Mark Becilla, course instructor and President of the Mon County club, states that the bee industry and researchers work diligently to eliminate these threats.
“There have been major advancements in treating the mites,” he said. “There is always something new coming out. Being in a bee club helps to stay on top of new treatments.”
Martin said she, her group and other beekeepers hope to see the knowledge of beekeeping handed down to the younger generations to keep those skills alive, so they welcome all age groups at this beginners class.
“Anybody, any age – even those 5 or 6 years old – can attend,” she said.
The class covers several basic beekeeping issues: why people should want to become beekeepers, how to obtain them, where you put the hives, how you handle the bees and lighting the smoker, how you open up the hive, safety and what equipment is needed, such as a bee veil.
“You’ll need equipment before you even get bees,” explains Becilla. “You’ll need protective clothing…at least the bee veil.”
But these items are not necessary for the beginners class.
While the class covers the basics, Becilla emphasized that beekeeping is a “hands-on” activity that requires field experience, which they will work in via outings.
Becilla recounts his interest toward becoming a beekeeper began when he was young in an indirect way.
“I’ve always liked and have been interested in insects,” he explained. “I collected them.”
He now keeps bees and sells his homegrown honey at the Farmers Market in Morgantown.
“I do it as a sideline,” said Becilla, who is a nurse. “And it’s not just about the beekeeping itself, it’s about the social aspect – selling the honey…you meet a lot of people that way.”
Martin says she became a beekeeper through her son who saw a swarm of honeybees clustered on a tree limb on his way home from school.
“They couldn’t fly because of the cold,” she explained, after her son took her to see them. “I thought, ‘wow’.”
Her father-in-law had kept bees in the past, so had the equipment necessary to move the bees. Then she and her son approached the property owners who wanted rid of the bees.

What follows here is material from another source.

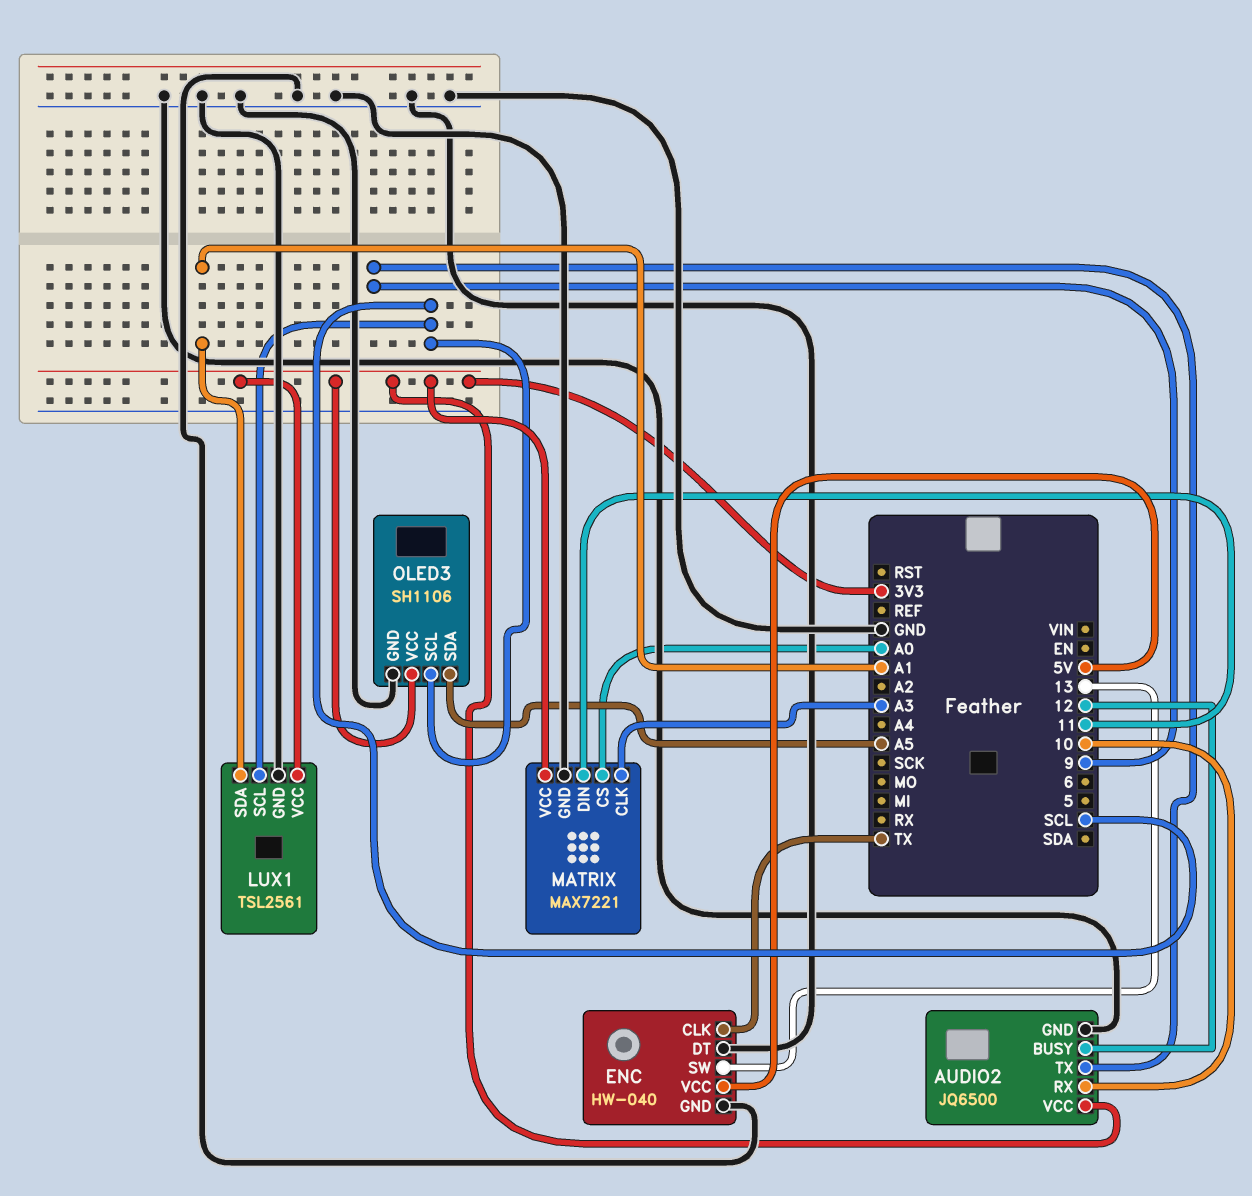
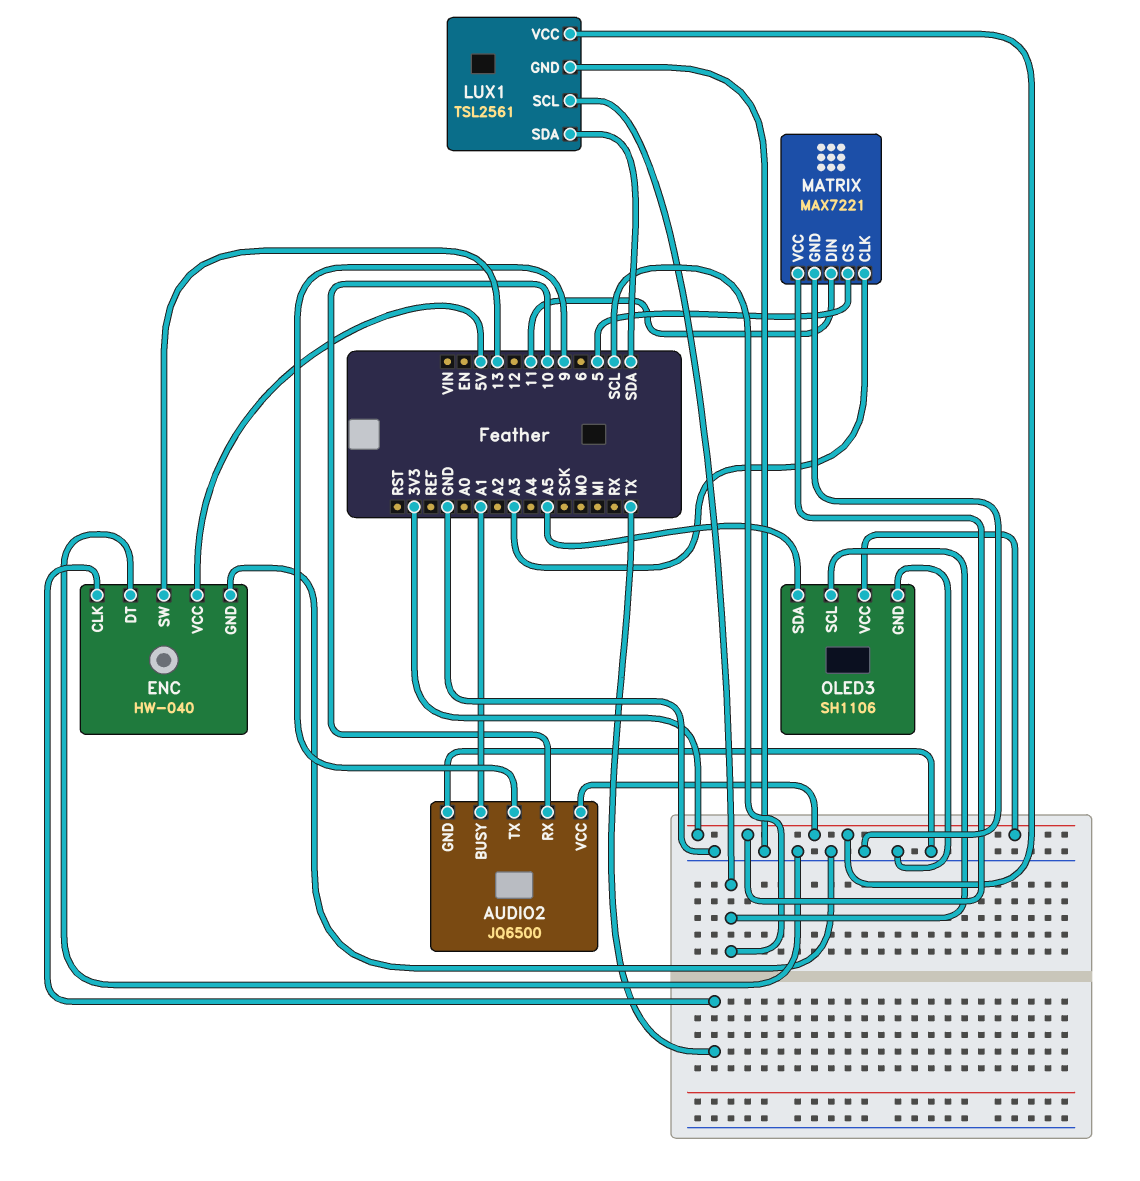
AUDIO2 pin BUSY: 12 -> A1
LUX1 pin SDA: A1 -> SDA
MATRIX pin CS: A0 -> 5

“We cut the branch,” she stated, “brought the bees home and have been keeping bees ever since.”
She said having bees on her own property has been a boost to her fruit tree production. “They didn’t produce well before, but now they do.”
She explained that honeybees are especially helpful in propagating fruit trees…and cucumbers.
Beekeeping is a necessary agricultural endeavor for pollinating crops, she said.
Getting honey is great, too. “If you have local, raw honey, it helps people regarding allergies. “If you eat a teaspoon of honey a day that helps inoculate you from what you’re allergic to,” Martin said.
Kind of sadly, a honey bee lives only six weeks and produces only that one teaspoon of honey in its whole lifetime, she stated.
Martin encourages people to attend the beginners class.
“I’m passionate, the club is passionate and that’s why we’re having the class – to get kids and other people as well passionate about beekeeping,” she emphasized.
Becilla encourages serious beekeepers to get a seasoned mentor. “Finding a mentor is very important,” he stated. “You’ll have questions all the time. And it’s helpful that they live close enough to you to be able to come and see your bees.”
Martin says there are about 1,200 known beekeepers in the state. “That’s probably underestimated,” she stated. “They should register with the state, because sometimes there is funding available to support beekeepers in the event bears attack the hives or other incidents. The money can help them build the colonies back up.”
She said there is no fee to register and no taxes to pay, so she encourages beekeepers to register. “Registering is a way for us to figure out how many beekeepers we have in the state.”
Fee for the class is $40 and includes a one-year membership in the local Mon County Beekeepers Association and the WV State Beekeeping Association. Also included is a book – “Homegrown Honeybees: An Absolute Beginners Guide.”Class size is limited, so organizers recommend registering early.